As representatives of Navigator Church Ministries, our primary role is to help churches grow intentional disciplemaking cultures that produce disciples who reproduce disciples. A great, biblically rooted vision. A daunting, overwhelming task. How and where to begin?

Sometimes we start with a key laborer, other times it’s with a ministry leadership team. We love it when we have an opportunity to start with the pastor. As pastors consistently and personally model a disciplemaking lifestyle, over time, the life-transforming fruit of their intentional disciplemaking investment will take deep root and bear lasting fruit within the church’s culture.

A newly formed Lutheran denomination (North American Lutheran Churches) asked The Navigators to help them disciple their pastors so their pastors could then lead disciplemaking movements within their respective congregations. That same year, a pilot program was begun in Ohio with five initial churches.
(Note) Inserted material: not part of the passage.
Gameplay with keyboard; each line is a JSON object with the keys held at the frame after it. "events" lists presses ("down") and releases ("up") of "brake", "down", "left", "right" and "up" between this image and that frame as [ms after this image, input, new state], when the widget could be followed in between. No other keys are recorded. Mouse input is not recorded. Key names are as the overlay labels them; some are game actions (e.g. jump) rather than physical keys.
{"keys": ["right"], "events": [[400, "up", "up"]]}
I was assigned two older pastors (ages 60 and 62) to coach and disciple.

Admittedly, I had significant doubts as to how this would work. How would two long-term pastors, nearing retirement, ever be willing to learn a completely new ministry paradigm? O, me of little faith! These pastors were amazing! Teachable, responsive, and so faithful—pastors who became disciples who, today, are making disciples. Pastor Reichert shares more about his disciplemaking journey:

“Before coaching, I thought disciplemaking basically involved going through a program. But every program we had tried just seemed to fizzle and fail. Through coaching, I learned by experience that programs do not make disciples—people do! I was discipled in how to prayerfully and relationally walk alongside others to help them become “self-feeders” on God’s Word; how to apply His Word in everyday life and relational challenges; and how to encourage one another in the life-giving steps of daily obedience. Over the next four years, as the original few disciples began to catch on, they began to pass these concepts to others. By God’s grace, disciplemaking has taken root and is bearing fruit . . . now into the future generations of my former church.

“In June 2017, I retired from full-time pastoral ministry . . . but not from disciplemaking! In my new community, I am weekly discipling a young pastor as well as beginning to meet with an area pastor who wants to know how to become a disciple and to make disciples within his own congregation.

“When folks heard of my retirement, they would tell me, ‘Now you can just kick back and relax.’ But I asked myself, What do I want to pass on to family, friends, and others before I pass on? The answer: to follow Jesus and make followers of Him as I go, wherever I go. This is the way I now intend to live as long as God gives me breath.”

How encouraging! God turned my investment in these two men into movements that will, by His grace, continue to produce disciples for spiritual generation after generation.